Simone Holliger: Struggling Structures.
Kunst Raum Riehen, Baselstr. 71, Riehen.
Mittwoch bis Freitag 13.00 bis 18.00 Uhr, Samstag bis Sonntag 11.00 bis 18.00 Uhr.
Bis 8. November 2020
Es gehört eine gewisse Risikobereitschaft dazu, eine Bildhauerinnenkarriere auf Papier zu bauen. Das Material scheint zu labil, um großen Belastungen standzuhalten, zu anfällig für Feuchtigkeit und Hitze, Luftzug und Berührung. Für Simone Holliger (1986) sind das keine Gründe, es nicht trotzdem zu versuchen. Seit Längerem arbeitet sie nahezu ausschließlich mit Papier von Endlosrollen, das sie entlang freihändig gesetzter Linien schneidet, einfärbt und stärkt, aus der zweiten Dimension in die dritte faltet und schließlich mit Heißkleber zu atemberaubenden Skulpturenensembles montiert. Eines ist derzeit im Kunst Raum Riehen zu sehen, im Rahmen einer Reihe von vier parallel gezeigten Einzelausstellungen mit Arbeiten von Alfredo Aceto (1991), Raphael Linsi (1982) und Marie Matusz (1994), die in den verwinkelten Räumen auf wunderbar selbstverständliche Weise ineinandergreifen, um sich gegenseitig eine kleine Bühne zu bieten.

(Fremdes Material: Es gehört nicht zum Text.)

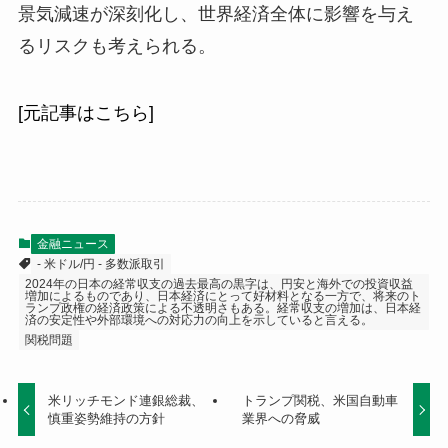
景気減速が深刻化し、世界経済全体に影響を与え
るリスクも考えられる。
[元記事はこちら]
金融ニュース
- 米ドル/円 - 多数派取引
2024年の日本の経常収支の過去最高の黒字は、円安と海外での投資収益
増加によるものであり、日本経済にとって好材料となる一方で、将来のト
ランプ政権の経済政策による不透明さもある。経常収支の増加は、日本経
済の安定性や外部環境への対応力の向上を示していると言える。
関税問題
米リッチモンド連銀総裁、
トランプ関税、米国自動車
慎重姿勢維持の方針
業界への脅威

Holligers Arbeit „Struggling Structures“ im Erdgeschosssaal präsentiert sich als raumgreifende Installation mit der Anmutung einer Höhle. Die papiernen Wände wölben sich unregelmäßig in den Raum, bilden Stufen und Podeste und den Hintergrund für drei amorphe, ungelenk auf der Stelle balancierende Objekte in Schwarz, Weiß und Signalorange. Mit ihren ausladenen Gesten scheinen sie einen Gruß in die Kunstgeschichte zu schicken – „Hey, Monsieur Dubuffet, alles klar?“ – und sind dennoch ganz in der Gegenwart verwurzelt, und zwar als Protagonisten einer Ausstellungsansicht aus einem kürzlich erschienenen Katalog der deutschen Künstlerin Amelie von Wulfffen, die sie hier nachstellen. Dass dieser Katalog inspiriert ist vom Comic und seinen Möglichkeiten, die absurdesten Träume in plausible Bilder zu fassen, schärft wiederum den Blick auf Holligers Arbeit. Tatsächlich wirken ihre strauchelnden Strukturen wie gezeichnete Figuren, die auf der Flucht von der Fläche in den Raum ertappt wurden und sich zur Strafe nun nicht mehr vom Fleck rühren dürfen – zumindest nicht bis die Ausstellung endet und sie wieder in ihre Einzelteile zerlegt werden, die Holliger dann an anderem Ort mit recycleten Materialien weiterer Arbeiten zu neuen Bühnenbildern dieses schönen Plots über die Ambivalenz der Skulptur zwischen raumgreifendem Selbstbewusstsein und prekärer Existenz arrangiert. Unterfüttert wird diese bizarre Szenerie von einem Vogelstimmen- und Piano-Loop von Marie Matusz, der sanft aus dem Dachgeschoss durch das Haus rieselt und den White Cube in eine Art akustisches Wald-Diorama verwandelt, flankiert von minimalistischen Flora- und Faunaplatzhaltern aus Kabeln, Plexiglas und Graphit. Dazwischen funkeln verrätselte Fotografien von Alfredo Aceto, die den virtuellen Dialog mit dem Genfer Künstler Fabian Marti suchen, sowie eine Reihe sonnenartiger „Flat tire“-Gemälde von Raphael Linsi in allen Farbspektren von natürlicher Dämmerung bis zum Gelb des Smartphone-Night-Shift-Modus.